Of course I’m referring to the Monty Hall problem, which used to be an interesting riddle (in fact, it used to be an interesting game show) and now has become more of a novelty. Apparently, however, solving it remains the defining criteria to join an elite blackjack squad.

The problem goes like this: Monty Hall shows you three doors, one of which has a car behind it. The other two hide goats. All you have to do is pick the right door. The trick is that after you make a selection, Monty opens a door you did not choose and reveals one of the goats. He then gives you the option to stay with the door you originally chose or switch to the (sole) other door. So the question is, Should You Stay or Should You Go?

The intuitive answer is that it doesn’t matter – there are two doors, one with a car and one with a goat, so it should be 50-50. But since I said that’s intuitive, you know it must be wrong. In fact, it turns out you should always switch to the other door.

When you made your original selection, you had a 1/3 chance of being correct.
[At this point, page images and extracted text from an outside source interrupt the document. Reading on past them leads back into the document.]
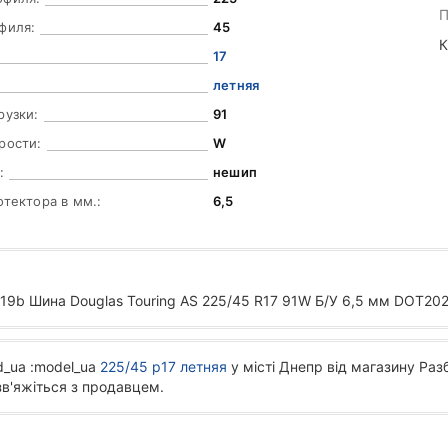
П
филя:
45
К
17
летняя
рузки:
91
рости:
W
:
нешип
отектора в мм.:
6,5
b Шина Douglas Touring AS 225/45 R17 91W Б/У 6,5 мм DOT202
d_ua :model_ua
225/45 р17 летняя
у місті Днепр від магазину Раз
зв'яжіться з продавцем.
When Monty eliminates a door, you STILL only have a 1/3 chance of being right. That’s the tricky realization: because you choose before the elimination, the elimination does not affect your probability of being correct. However if you change your choice, then you can take advantage of the fact that there was a 2/3 chance your original pick was wrong. Earlier, you couldn’t make use of that 2/3 probability because it was divided evenly over two other doors. Now, there is only one “other door,” so the 2/3 probability that a door other than yours is correct has been concentrated in one place. Switch, and you double your chances of winning.

And so The Clash was quite correct:

If I go there will be trouble / And if I stay there will be double.

(I can only assume they were referring to the probability of picking a goat.)

Honorary mention goes to the Numbers Guy at the WSJ, who ran an actual probability quiz in his blog last week.